In Fires of Hatred, Naimark mentions, “…the Soviet state sought to mobilize its citizens and, at the same time, to control them” (Naimark, 85). From chapters 1-3 that was also a centralizing theme which was maintaining these groups of individuals and ultimately do what they saw as a punishment for their ways of being. Throughout our class readings in Gallagher’s Rethinking the Color Line, we addressed a lot on how race is socially constructed and how we define what race is from history, the media, etc. This piggy backs Fires of Hatred because the many countries that participated in this ethnic cleansing defined how the Armenians, Jews, etc. would be mobilizing these individuals and how they would take control.
Despite the need to wipe out these groups of people, deportation played a huge role during these ethnic cleansings as they do today. Chapters 1-3 in Fires of Hatred establishes how they deported these groups to other countries to further quicken the pace of taking them away from the countries they were originally at. The things that have happened through genocide/ethnic cleansing have impacted our world today in a sense that here in the United States, there is initiative to send people like Mexicans back to the countries they are originally from. In comparison to Naimark’s book, they are pretty much uprooting these individuals, their cultures, ways of living, etc. out of the United States and restoring it to the way it should be.
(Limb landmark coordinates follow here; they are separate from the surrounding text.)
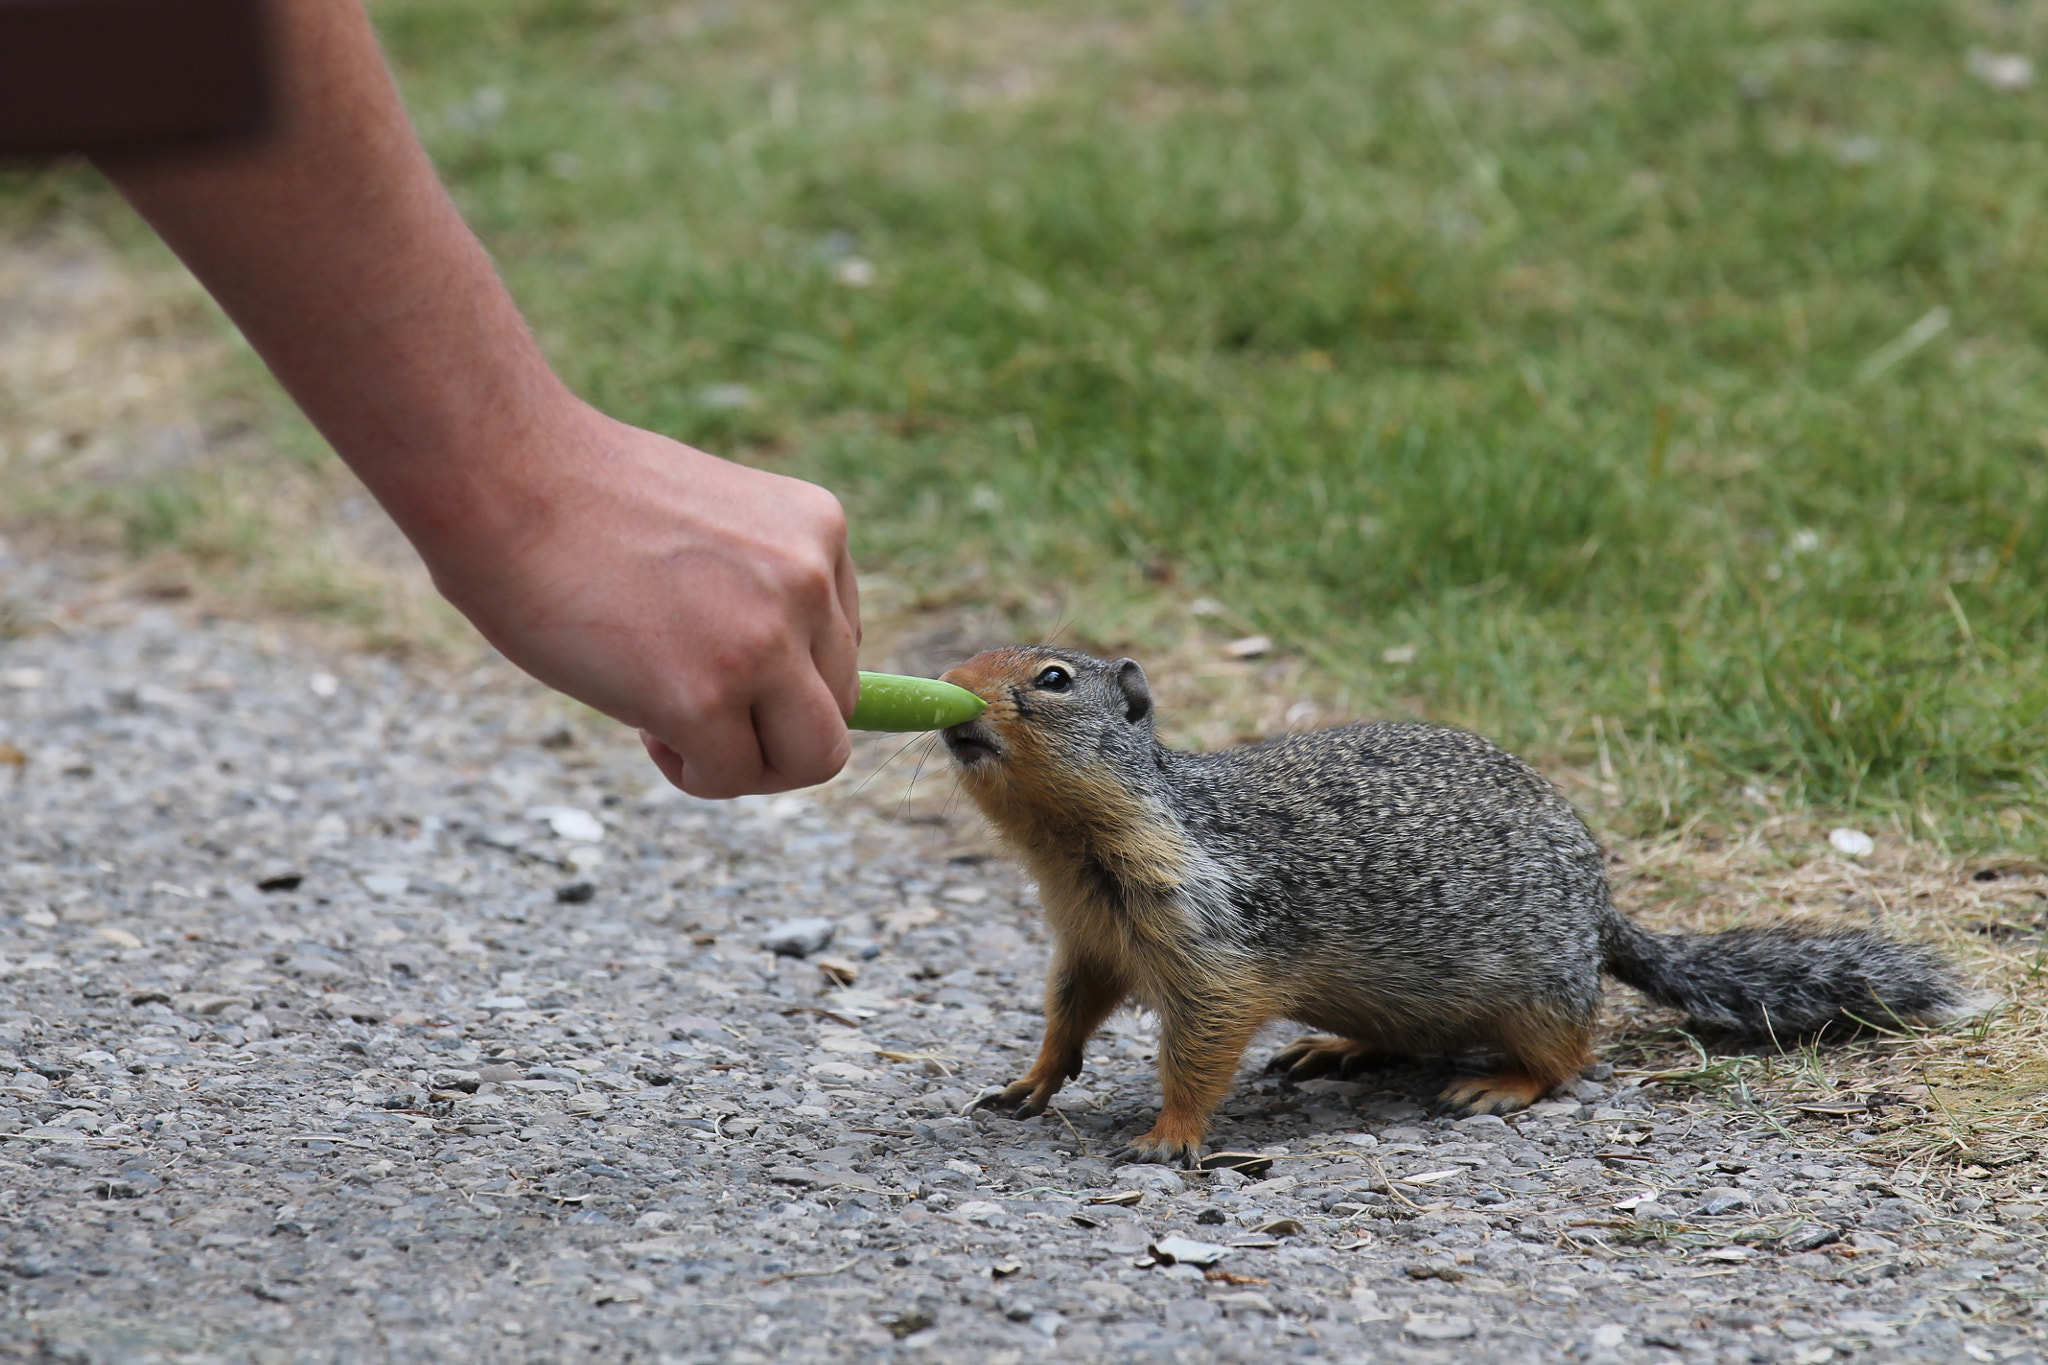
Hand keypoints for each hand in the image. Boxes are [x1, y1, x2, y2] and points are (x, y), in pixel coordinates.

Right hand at [422, 408, 860, 797]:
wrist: (501, 474)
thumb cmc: (580, 498)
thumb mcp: (712, 526)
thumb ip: (760, 589)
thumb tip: (783, 694)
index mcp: (819, 530)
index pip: (841, 645)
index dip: (780, 674)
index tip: (711, 657)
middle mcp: (809, 581)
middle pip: (838, 706)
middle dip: (770, 726)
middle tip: (693, 705)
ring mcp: (765, 640)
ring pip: (814, 757)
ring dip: (748, 762)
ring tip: (675, 727)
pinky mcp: (706, 696)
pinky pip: (733, 776)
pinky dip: (693, 773)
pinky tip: (645, 727)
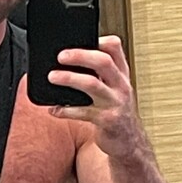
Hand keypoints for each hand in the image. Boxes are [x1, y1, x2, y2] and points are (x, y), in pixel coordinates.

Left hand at [47, 35, 139, 155]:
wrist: (129, 144)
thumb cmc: (116, 113)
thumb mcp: (114, 91)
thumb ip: (100, 76)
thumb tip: (69, 61)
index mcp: (121, 75)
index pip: (115, 48)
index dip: (99, 40)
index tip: (80, 38)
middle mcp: (121, 86)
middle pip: (103, 62)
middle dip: (80, 56)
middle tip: (60, 56)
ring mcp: (115, 103)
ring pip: (92, 84)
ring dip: (69, 78)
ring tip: (52, 77)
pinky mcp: (107, 121)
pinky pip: (83, 112)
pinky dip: (65, 110)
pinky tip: (54, 109)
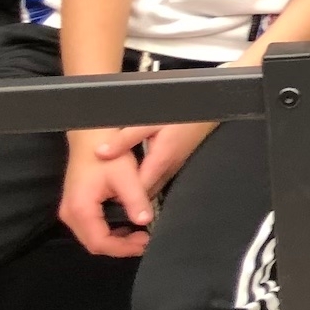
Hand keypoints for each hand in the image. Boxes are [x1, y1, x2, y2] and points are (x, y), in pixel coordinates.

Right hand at [60, 129, 151, 257]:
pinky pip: (91, 228)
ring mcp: (71, 210)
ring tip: (139, 236)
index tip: (145, 243)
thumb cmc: (107, 155)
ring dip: (115, 241)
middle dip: (120, 247)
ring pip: (91, 237)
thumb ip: (136, 200)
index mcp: (81, 209)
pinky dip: (108, 232)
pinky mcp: (76, 206)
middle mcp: (70, 213)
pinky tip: (127, 227)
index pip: (99, 243)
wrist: (90, 138)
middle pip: (93, 244)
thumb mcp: (126, 176)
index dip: (123, 248)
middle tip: (145, 241)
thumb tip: (146, 221)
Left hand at [95, 119, 219, 194]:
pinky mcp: (177, 161)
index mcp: (161, 159)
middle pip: (145, 193)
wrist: (208, 107)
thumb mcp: (148, 121)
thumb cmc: (182, 113)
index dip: (120, 198)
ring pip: (153, 187)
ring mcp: (175, 165)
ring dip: (136, 192)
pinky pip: (158, 179)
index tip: (103, 201)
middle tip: (105, 202)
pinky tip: (133, 178)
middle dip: (127, 200)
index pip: (138, 189)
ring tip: (115, 195)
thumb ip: (126, 138)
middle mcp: (169, 167)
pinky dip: (144, 182)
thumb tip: (102, 153)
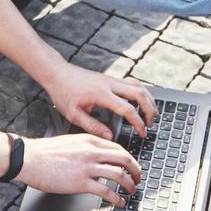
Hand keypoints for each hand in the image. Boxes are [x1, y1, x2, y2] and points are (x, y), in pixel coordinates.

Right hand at [17, 133, 141, 207]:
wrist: (29, 158)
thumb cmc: (44, 152)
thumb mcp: (70, 142)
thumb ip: (85, 147)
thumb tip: (96, 156)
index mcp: (89, 140)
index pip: (118, 147)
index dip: (129, 158)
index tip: (131, 165)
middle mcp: (92, 152)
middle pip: (124, 158)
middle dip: (136, 169)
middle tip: (138, 178)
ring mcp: (88, 167)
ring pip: (119, 174)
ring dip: (129, 185)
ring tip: (131, 191)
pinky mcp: (82, 183)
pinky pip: (106, 191)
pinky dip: (116, 198)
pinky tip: (118, 203)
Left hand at [40, 62, 157, 141]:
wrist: (57, 73)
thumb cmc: (63, 93)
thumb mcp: (74, 114)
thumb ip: (93, 127)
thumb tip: (110, 137)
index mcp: (101, 94)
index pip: (127, 109)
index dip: (138, 122)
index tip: (142, 132)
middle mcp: (110, 84)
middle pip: (140, 94)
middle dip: (150, 110)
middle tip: (151, 124)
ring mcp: (111, 79)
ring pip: (139, 86)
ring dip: (148, 99)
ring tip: (152, 114)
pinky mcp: (111, 78)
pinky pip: (132, 83)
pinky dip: (142, 92)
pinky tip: (142, 101)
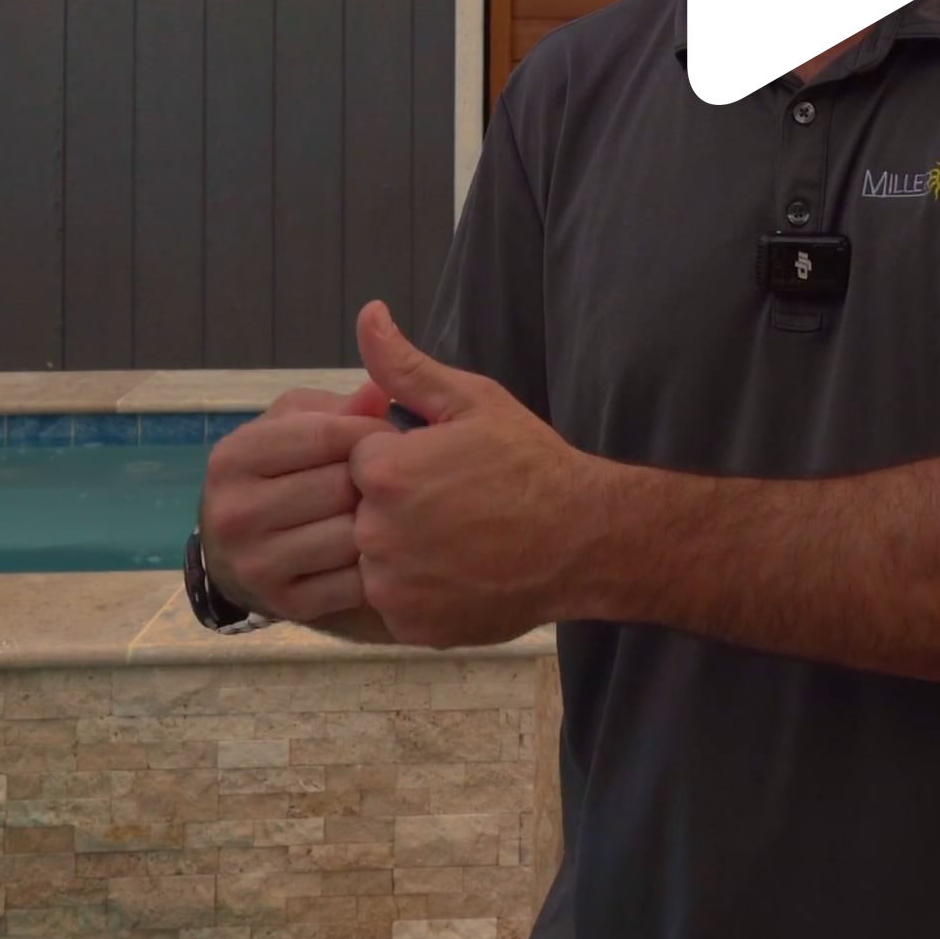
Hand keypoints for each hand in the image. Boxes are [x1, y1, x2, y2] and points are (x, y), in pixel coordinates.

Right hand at [196, 381, 390, 624]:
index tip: (391, 436)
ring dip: (381, 522)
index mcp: (235, 457)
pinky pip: (355, 582)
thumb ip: (336, 408)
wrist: (237, 552)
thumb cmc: (278, 470)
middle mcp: (235, 514)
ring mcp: (257, 565)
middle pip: (342, 486)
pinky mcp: (287, 605)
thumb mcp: (293, 424)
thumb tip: (377, 393)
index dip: (372, 431)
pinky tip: (381, 549)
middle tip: (394, 477)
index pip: (327, 434)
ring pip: (352, 535)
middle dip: (379, 478)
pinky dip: (379, 565)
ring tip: (390, 510)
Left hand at [348, 300, 599, 648]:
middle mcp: (377, 533)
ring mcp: (392, 586)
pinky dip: (413, 587)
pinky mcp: (408, 625)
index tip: (438, 464)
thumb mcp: (472, 401)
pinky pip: (389, 600)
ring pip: (367, 557)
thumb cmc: (530, 464)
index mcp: (388, 472)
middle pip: (357, 507)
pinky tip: (454, 567)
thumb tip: (368, 313)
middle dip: (392, 500)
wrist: (582, 538)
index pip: (358, 458)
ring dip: (397, 545)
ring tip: (450, 534)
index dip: (397, 456)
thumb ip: (406, 365)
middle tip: (448, 501)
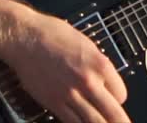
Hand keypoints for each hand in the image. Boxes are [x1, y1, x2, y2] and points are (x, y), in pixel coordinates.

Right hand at [1, 11, 128, 122]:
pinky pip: (72, 122)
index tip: (114, 99)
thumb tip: (104, 78)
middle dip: (119, 122)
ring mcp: (71, 95)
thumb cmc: (51, 34)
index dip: (118, 98)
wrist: (24, 37)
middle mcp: (88, 82)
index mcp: (100, 65)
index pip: (121, 94)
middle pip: (113, 114)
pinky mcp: (54, 102)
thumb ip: (97, 64)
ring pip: (94, 122)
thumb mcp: (85, 43)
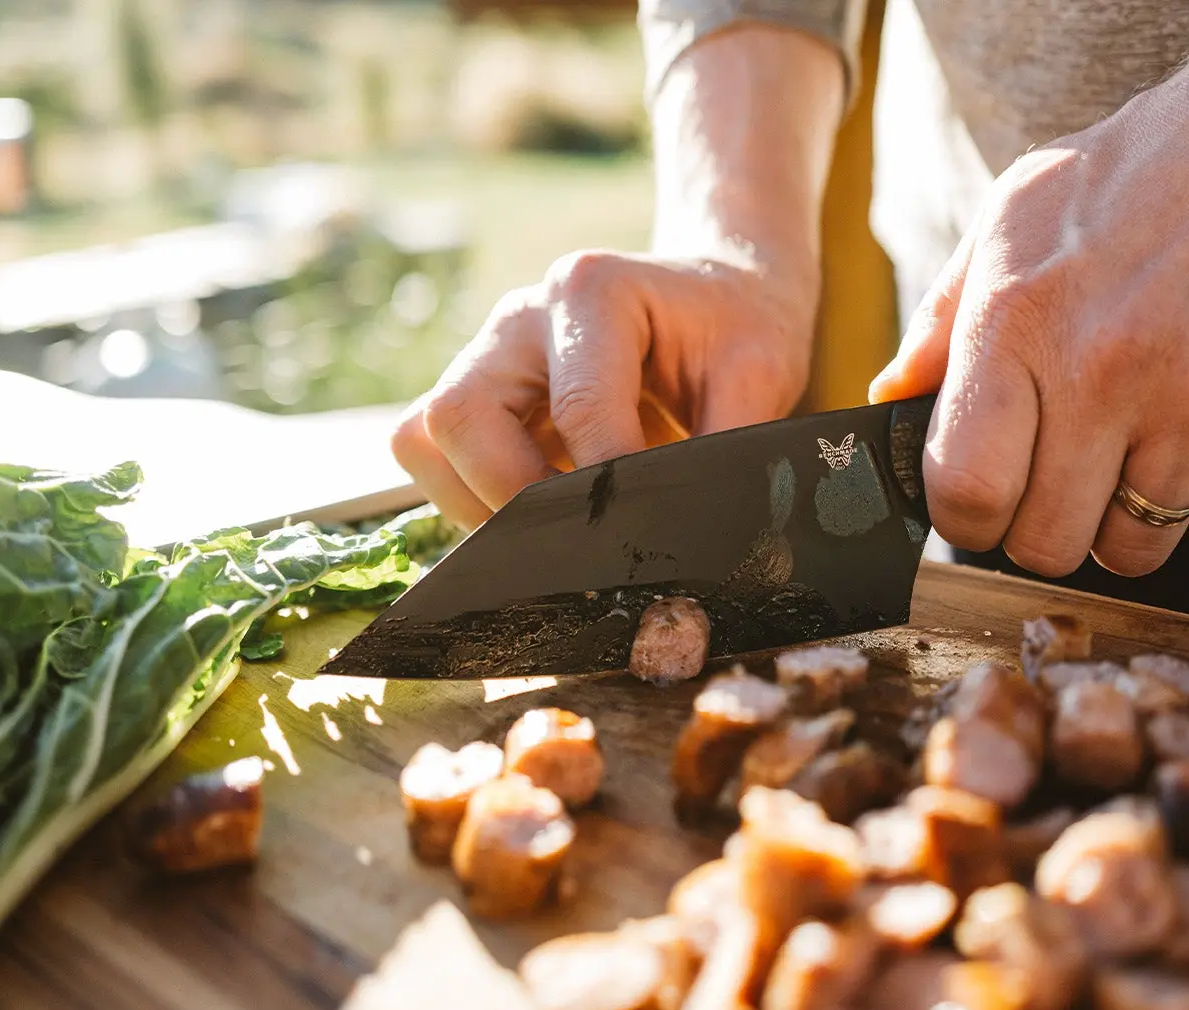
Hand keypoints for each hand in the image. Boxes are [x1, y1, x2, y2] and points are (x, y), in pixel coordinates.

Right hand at [391, 248, 816, 526]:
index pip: (576, 409)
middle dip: (515, 497)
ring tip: (557, 532)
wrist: (715, 294)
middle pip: (461, 414)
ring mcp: (487, 351)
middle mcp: (522, 316)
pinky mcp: (474, 390)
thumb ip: (730, 446)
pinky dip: (468, 498)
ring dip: (480, 502)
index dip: (606, 489)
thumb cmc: (737, 330)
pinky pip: (429, 453)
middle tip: (581, 540)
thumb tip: (701, 534)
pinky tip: (537, 515)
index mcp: (593, 290)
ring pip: (428, 437)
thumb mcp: (760, 374)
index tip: (642, 536)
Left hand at [870, 49, 1188, 577]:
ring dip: (1133, 513)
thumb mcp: (1015, 215)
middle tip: (1071, 480)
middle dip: (1049, 529)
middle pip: (1049, 543)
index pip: (967, 492)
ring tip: (1144, 441)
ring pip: (1139, 544)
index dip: (970, 519)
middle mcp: (1107, 367)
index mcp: (1021, 321)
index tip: (989, 504)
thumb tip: (889, 403)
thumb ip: (944, 317)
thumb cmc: (1144, 167)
Through Naimark’s book and what we acknowledge in our classroom opens my mind to a whole new world I wasn't much aware of. We are aware of what went on in the past and have the resources that acknowledge it all, but we still repeat it somewhere around the world. Whether or not we go about differently, these genocides/ethnic cleansings have affected the ways of how the world works today. We establish this ideology of who should stay and who should go and do what we can to make it happen, close to a mindset of “any means necessary.” We continue to build upon situations of the past and just watch what goes by just as the world witnessed these wipe-outs.